Alice christied to a stop. A long lavender shadow from a mass of pines covered her and for a painful instant, as her lithe body inquisitively straightened, she seemed beautiful.
“How expert is it?” The Harrises had never been to this mountain before; Alice had been several times.
“There’s one mogully piece you can sideslip,” Alice said. “The Bug will take you around the other side of the mountain. You’ll never catch the men.”
“Why don’t you follow them and I’ll go down the novice trail? I don’t trust this mountain yet.” It was a strange mountain, one of the lesser Presidentials, rather recently developed, with an unvarnished cafeteria and very young boys patrolling the trails in rawly bright jackets chevron-striped in yellow and green. At lunch, Norman said he twice had seen members of the ski patrol take spills. His harsh laugh, remembered at this bare altitude, frightened her. The trembling in her knees would not subside, and her fingertips were stinging in their mittens.

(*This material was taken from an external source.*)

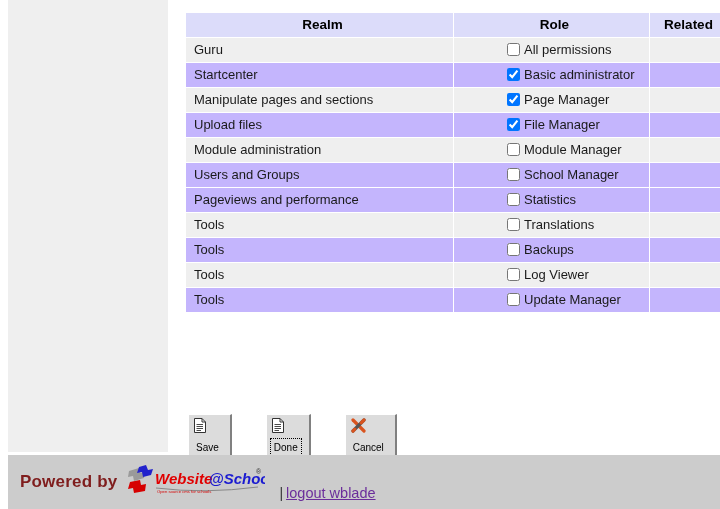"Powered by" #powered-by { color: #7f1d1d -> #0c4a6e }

Alice crisply sidestepped back up to her. “Let’s both go down the Bug,” she said. “You shouldn’t ski alone.”
“I don’t want to be a sissy,” Caroline said, and these careless words apparently triggered some inward chain of reflection in the other woman, for Alice’s face clouded, and it appeared certain that she was sleeping with Norman. Everything, every tilt of circumstance, every smothered swell and deliberate contraindication, confirmed it, even the girl’s name, Smith—a nothing-name, a demimondaine’s alias. Her hazel eyes, careful in the glare of the snow, flickeringly searched Caroline’s and her expressive mouth froze on the verge of a crucial question.
“Track! Track!”
The voice was behind them, shrill and young. A teenage girl, wearing a polka-dot purple parka, and her mother, a woman almost elderly, who seemed to have rouged the tip of her nose, turned beside them and casually plunged over the lip of Greased Lightning.

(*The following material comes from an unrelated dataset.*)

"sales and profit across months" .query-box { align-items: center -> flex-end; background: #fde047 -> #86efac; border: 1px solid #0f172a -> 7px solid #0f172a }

Caroline, shamed, said, “The hell with it. The worst I can do is get killed.” Murderously stabbing the snow next to Alice’s noncommital buckle-boots, she pushed off to the right, her weight flung wildly back, her uphill ski snagging, her whole body burning with the confirmation of her suspicions. She would leave Norman. Unsteady as a flame she flickered down the height, wavering in her own wind. Alice carefully passed her and, taking long traverses and diagrammatically deliberate turns, seemed to be inviting her not to destroy herself. Submitting to the sight, permitting her eyes to infect her body with Alice’s rhythm, she found the snow yielding to her as if under the pressure of reason; and, swooping in complementary zigzags, the two women descended a long white waterfall linked as if by love.
Then there was a lazy flat run in the shadow of reddish rocks bearded with icicles, then another descent, through cataracts of moguls, into a wider, elbow-shaped slope overlooking, from the height of a mile, a toy lodge, a tessellated parking lot, and, vast and dim as a foreign nation, a frozen lake mottled with cloud shadows and islands of evergreen. Tensely sideslipping, Caroline saw, on the edge of this slope, at one side of the track, some trouble, a heap of dark cloth. In her haste to be with the men, Alice would have swept by, but Caroline snowplowed to a halt. With a dancing waggle Alice swerved and pulled even. The heap of cloth was the woman with the red-tipped nose, who lay on her back, her head downhill. Her daughter knelt beside her. The woman’s throat was curved as if she were gargling, and her hood was submerged in snow, so that her
face showed like a face in a casket.